## Records for the task:
===============

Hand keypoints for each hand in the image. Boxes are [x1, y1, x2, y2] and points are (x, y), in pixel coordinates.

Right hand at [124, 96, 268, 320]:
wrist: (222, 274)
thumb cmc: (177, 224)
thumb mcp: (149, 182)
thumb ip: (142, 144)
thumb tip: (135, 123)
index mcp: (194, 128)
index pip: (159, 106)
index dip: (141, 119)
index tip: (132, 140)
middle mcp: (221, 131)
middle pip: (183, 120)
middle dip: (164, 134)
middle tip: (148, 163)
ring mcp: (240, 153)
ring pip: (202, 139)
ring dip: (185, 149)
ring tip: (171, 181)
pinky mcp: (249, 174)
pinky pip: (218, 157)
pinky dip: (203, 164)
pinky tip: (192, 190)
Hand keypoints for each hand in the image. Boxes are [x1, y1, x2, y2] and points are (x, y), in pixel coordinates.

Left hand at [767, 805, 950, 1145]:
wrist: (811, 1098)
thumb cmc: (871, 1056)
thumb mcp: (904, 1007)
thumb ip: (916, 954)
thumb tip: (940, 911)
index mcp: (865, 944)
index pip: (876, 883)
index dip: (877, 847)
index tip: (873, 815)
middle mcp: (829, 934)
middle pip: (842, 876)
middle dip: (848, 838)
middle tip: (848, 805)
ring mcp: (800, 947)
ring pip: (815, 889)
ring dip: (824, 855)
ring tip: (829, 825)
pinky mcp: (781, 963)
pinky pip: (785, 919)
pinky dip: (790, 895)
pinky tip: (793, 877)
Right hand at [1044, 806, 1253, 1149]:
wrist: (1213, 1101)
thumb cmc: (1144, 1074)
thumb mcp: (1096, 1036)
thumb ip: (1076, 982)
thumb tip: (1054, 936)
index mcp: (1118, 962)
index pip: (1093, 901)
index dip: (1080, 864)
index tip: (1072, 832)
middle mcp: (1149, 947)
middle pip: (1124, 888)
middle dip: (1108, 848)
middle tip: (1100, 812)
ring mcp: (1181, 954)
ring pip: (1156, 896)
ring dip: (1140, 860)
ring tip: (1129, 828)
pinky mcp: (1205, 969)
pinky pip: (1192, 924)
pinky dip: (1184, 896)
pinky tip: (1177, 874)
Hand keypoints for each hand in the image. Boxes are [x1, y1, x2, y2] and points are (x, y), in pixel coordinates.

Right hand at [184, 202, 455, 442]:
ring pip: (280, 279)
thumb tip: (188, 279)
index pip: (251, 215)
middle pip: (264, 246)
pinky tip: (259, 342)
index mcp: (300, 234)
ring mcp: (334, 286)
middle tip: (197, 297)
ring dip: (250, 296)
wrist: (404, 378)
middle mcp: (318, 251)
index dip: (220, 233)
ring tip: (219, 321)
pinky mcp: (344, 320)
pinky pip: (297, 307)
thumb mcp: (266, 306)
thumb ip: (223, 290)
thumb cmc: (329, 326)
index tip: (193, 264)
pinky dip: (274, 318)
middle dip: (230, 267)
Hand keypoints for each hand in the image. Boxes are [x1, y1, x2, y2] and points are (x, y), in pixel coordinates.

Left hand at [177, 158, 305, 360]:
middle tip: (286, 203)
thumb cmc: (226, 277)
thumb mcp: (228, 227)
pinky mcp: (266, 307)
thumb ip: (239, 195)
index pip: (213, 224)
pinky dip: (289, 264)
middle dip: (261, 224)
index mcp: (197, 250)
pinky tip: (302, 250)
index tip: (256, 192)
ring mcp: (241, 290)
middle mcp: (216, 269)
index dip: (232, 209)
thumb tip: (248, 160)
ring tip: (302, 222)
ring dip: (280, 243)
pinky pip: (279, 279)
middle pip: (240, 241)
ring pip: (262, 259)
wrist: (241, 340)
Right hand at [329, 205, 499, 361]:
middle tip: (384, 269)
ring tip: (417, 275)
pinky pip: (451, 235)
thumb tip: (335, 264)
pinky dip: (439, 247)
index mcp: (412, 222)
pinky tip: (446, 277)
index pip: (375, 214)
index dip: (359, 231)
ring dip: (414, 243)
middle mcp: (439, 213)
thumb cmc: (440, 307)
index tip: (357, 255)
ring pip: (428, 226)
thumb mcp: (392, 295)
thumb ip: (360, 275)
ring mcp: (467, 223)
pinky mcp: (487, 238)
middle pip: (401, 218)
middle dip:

===============

## Task objective:
Look above for the line containing "pinky dip: (289, 264)". From there to the final line of the entries, repeat every line exactly.

## Final answer:
pinky dip: (289, 264)
middle dip: (261, 224)
index mcp: (197, 250)
pinky tip: (302, 250)
index tip: (256, 192)
ring mcp: (241, 290)
middle mcp: (216, 269)
index dip: (232, 209)
thumb tip: (248, 160)
ring tip: (302, 222)
ring dip: (280, 243)
pinky pip: (279, 279)
middle pip: (240, 241)
ring pip: (262, 259)
wrist: (241, 340)
Right hand at [329, 205, 499, 361]:
middle tip: (384, 269)
ring tip: (417, 275)
pinky pip: (451, 235)
thumb tip: (335, 264)
pinky dip: (439, 247)
index mcp: (412, 222)
pinky tip: (446, 277)
index pip: (375, 214)
index dip: (359, 231)
ring dip: (414, 243)
middle mcp: (439, 213)
thumb cmc: (440, 307)
index tip: (357, 255)
ring pip: (428, 226)
thumb mcp: (392, 295)
thumb ip: (360, 275)
ring mcp: (467, 223)
pinky mcp: (487, 238)
middle pip: (401, 218)
middle dip:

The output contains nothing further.